ログをずっと貯めこむだけならそれで全く問題ないのですが、サービスの運用ではログテーブルとマスタ系テーブルを JOIN したいという要求が往々にして存在します。
なので、単純に追記することしかできない BigQuery ではマスタ系テーブルに対する操作を単に流し続けるということができません。
これに対してひとつの手として、定期的にマスタテーブルを BigQuery にインポートする方法が考えられます。
が、それを各所で個別に実装するのはなんか手間もかかるし、ちょっと面倒かなと思います。
そこで App::BigQuery::Importer::MySQL というツールを作りました。
App::BigQuery::Importer::MySQL
App::BigQuery::Importer::MySQL は Perl で書かれたモジュールですが、CLI を同梱しているのでどなたでもカジュアルにご利用いただけます。
既に CPAN で公開していますので gcloud と MySQL のクライアントライブラリがインストールされており、必要な設定が済んでいれば
cpan App::BigQuery::Importer::MySQL
もしくは
cpanm App::BigQuery::Importer::MySQL
というコマンドで導入でき、インストールが完了すると "mysqlbq" という cli が利用可能になります。
使い方はとても簡単で、下記コマンドを叩くのみです。
mysqlbq --db_host=mysql-host.localdomain --src=mysql_table --dst=bigquery_table
--dryrun オプションをつければ、GCSやBigQueryに対する操作は行われないようになっています。

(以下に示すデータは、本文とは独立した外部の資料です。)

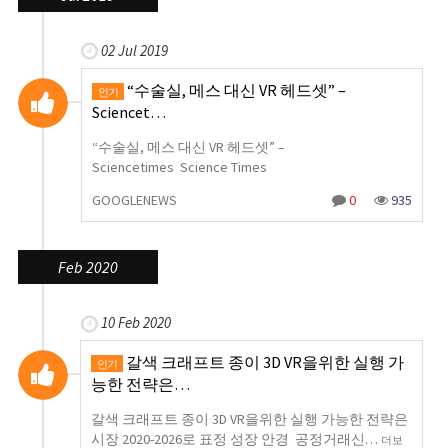
02 Jul 2019
“수술실, 메스 대신 VR 헤드셋” –
인기
Sciencet…
“수술실, 메스 대신 VR 헤드셋” –
Sciencetimes Science Times
GOOGLENEWS
0
935
Feb 2020
10 Feb 2020
갈색 크래프트 종이 3D VR을위한 실행 가
인기
능한 전략은…
갈색 크래프트 종이 3D VR을위한 실행 가능한 전략은
시장 2020-2026로 표정 성장 안경 공정거래신…
더보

動作確認は gsutil 4.6 と MySQL 5.6.19 で行っていますが、特殊なことはやっていないので他のバージョンでも動作するかと思います。
このツールは下記のような動作で MySQL のテーブルを BigQuery にインポートします。
- 対象テーブルのスキーマ情報を取得し、BigQuery の型に変換した json ファイルを一時ファイルとして作成する
- 一時データ置き場として Google Cloud Storage(GCS) に bucket を作成
- 対象テーブルのデータを dump して bucket にアップロード
- BigQuery の対象テーブルがあれば削除して新たにテーブルを作り、GCS から dump したデータをロード
- dump データと bucket を削除してクリンナップ
このような手法で問題解決できそうだという方は、是非お使いください。
おわりに
App::BigQuery::Importer::MySQL はお手軽に MySQL から BigQuery へテーブルを同期できるツールです。
ログ系テーブルに対する集計にマスタデータを JOIN したいという方にお勧めです。
お使いいただく中で不具合を見つけられたり、機能要望などがありましたら github リポジトリのほうまで issue / pull reuqest をいただければと思います。